- PROBLEM TO WORK ON:
From the piece on the compassion effect, copy word for word the passage from "Here’s a question" up to and including "facing their generation?".

- PASSAGE PROVIDED:
★ ★ ★ ★

Here’s a question worthy of keeping a couple of college students up all night for a bull session about their futures: Can they do good and also do well? Must they choose between the two? Or can they tend to their own careers while also addressing conscience-tugging issues like income inequality or racism, not to mention the frightening panoply of global threats facing their generation?

Though they might not know it, they would not be the only ones pondering this double bind. The dilemma resonates around the planet these days, in organization forums, corporate boardrooms and universities. It’s a transformative cultural trend — call it “the compassion effect” — reverberating across society at the box office, at the polls and in the marketplace. And it’s being driven in large part by the influence of the values and attitudes of the nation’s largest and arguably most influential demographic group, the millennials.

A Corporate Passion for Compassion

The “compassion effect” is one of the main ingredients in corporate America’s formula for increasing its appeal to the elusive Millennial consumer. Also called Generation Y, Millennials were born in the last two decades or so of the 20th century, making them at this point in time anywhere from their mid-teens to early 30s — in other words, prime consumers.

★ ★ ★ ★

- PROVIDED DATA:
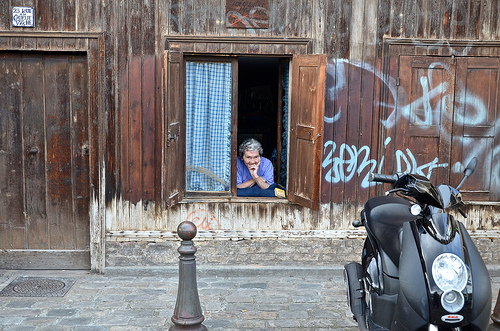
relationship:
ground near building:
[101, 267, 355, 327] [2, 0, 498, 250]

★ ★ ★ ★

- EXERCISE SOLUTION:
Here’s a question worthy of keeping a couple of college students up all night for a bull session about their futures: Can they do good and also do well? Must they choose between the two? Or can they tend to their own careers while also addressing conscience-tugging issues like income inequality or racism, not to mention the frightening panoply of global threats facing their generation?